Самое лучшее определение целомудрия дал псково-печерский современный подвижник о. Иоанн (Крестьянкин), еще в советские времена обращаясь в петербургскому христианскому философу Татьяне Горичевой: «Я знаю четырех Татьян. Одну знают все, другую друзья, третью — она сама знает, четвертую знает Бог. А нужно, чтобы была только одна Татьяна. Нельзя, чтобы слиток золота рассыпался в песок».
— Возможно ли целомудрие в наше время?
— Все, о чем говорит православная аскетика (или, по-другому, церковная психология) — страсть, грех, целомудрие, покаяние — это те экзистенциалы, те архетипы и состояния человеческой жизни, которые неподвластны культурным, социальным и политическим модам. Другими словами, целомудрие — это то, что всегда достижимо для человека. Поэтому бессмысленно говорить о времени — целомудрие возможно всегда.

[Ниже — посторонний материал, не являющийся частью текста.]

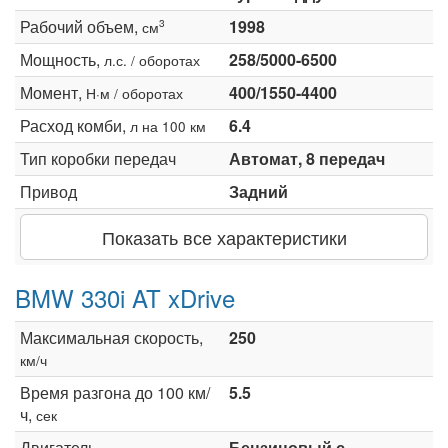
Рабочий объем,
1998
3
см
Мощность,
258/5000-6500
л.с. / оборотах
Момент,
400/1550-4400
Н·м / оборотах
Расход комби,
6.4
л на 100 км
Тип коробки передач
Автомат, 8 передач
Привод
Задний
Показать все характеристики
BMW 330i AT xDrive
Максимальная скорость,
250
км/ч
Время разгона до 100 км/
5.5
ч,
сек
Двигатель
Бензиновый с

Целомудрие — это постоянный и радостный опыт Православной Церкви (по крайней людей, составляющей лучшую часть Церкви). Проблема состоит в том, что понять радость этого опыта можно только приобщившись, прикоснувшись к нему. В православном понимании целомудрие — это свобода. Свобода от тех действий, которая ожидает от тебя твоя дворовая компания, друзья, одноклассники… Можно сказать, что целомудрие — это умение плыть против течения.
— Я не совсем понимаю, как это возможно. Мне кажется, это искусственное усечение человеческой сложности.
— Это означает, что надо быть самим собой, жить из себя. Не играть социальную роль, но действовать и говорить из той глубины, которая в тебе есть. То, чему учит христианство — это восхождение на тот уровень, где игра исчезает.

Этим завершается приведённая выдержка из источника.